C’est dans la forêt que le livre et le spectacle se retrouvent dans un commun épilogue. Le noir retrouve sa profondeur, terreau des vœux. La fille voit la forêt avancer, puis courir, escortée par les oiseaux et suivie par les bêtes... L’actrice fait entendre le silence. Méline, là-bas, au fond, s’efface, se fond, disparaît.
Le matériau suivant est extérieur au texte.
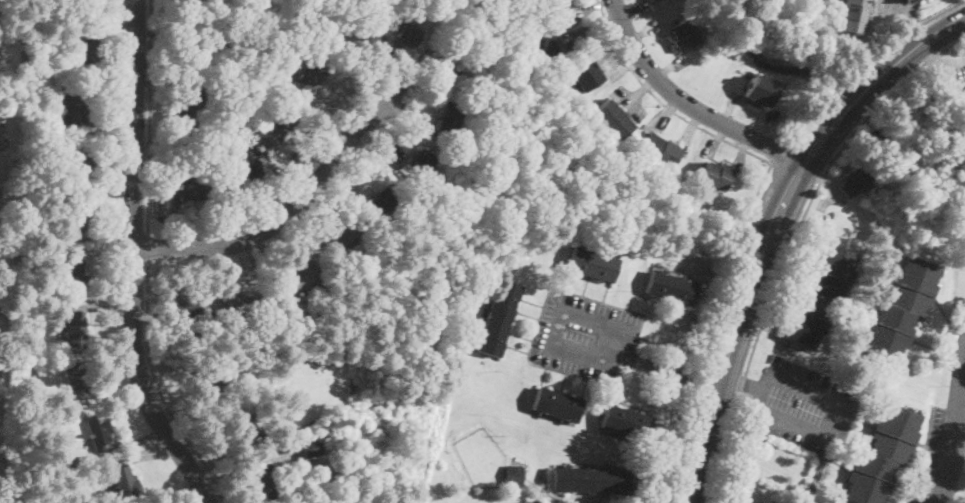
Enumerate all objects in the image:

Et c’est fini.
Vacillement des certitudes, des catégories, des frontières, des genres, des langues, Je suis la bête est une forêt où remue notre sauvagerie.
Après sa création à l’Equinoxe de Châteauroux il y a trois saisons , ce spectacle exceptionnel est exceptionnellement repris s à la MC93 de Bobigny les 23 à 34 mars à 19h30, le vend 25 à 14h30,le same 26 à 18h30 et le dim 27 à 16h30. En parallème avec "Seul ce qui brûle" au TGP.
Le récit d’Anne Sibran Je suis la bête est paru chez Gallimard, dans la collection Haute enfance ; dans la même collection, Anne Sibran a publié Enfance d’un chaman.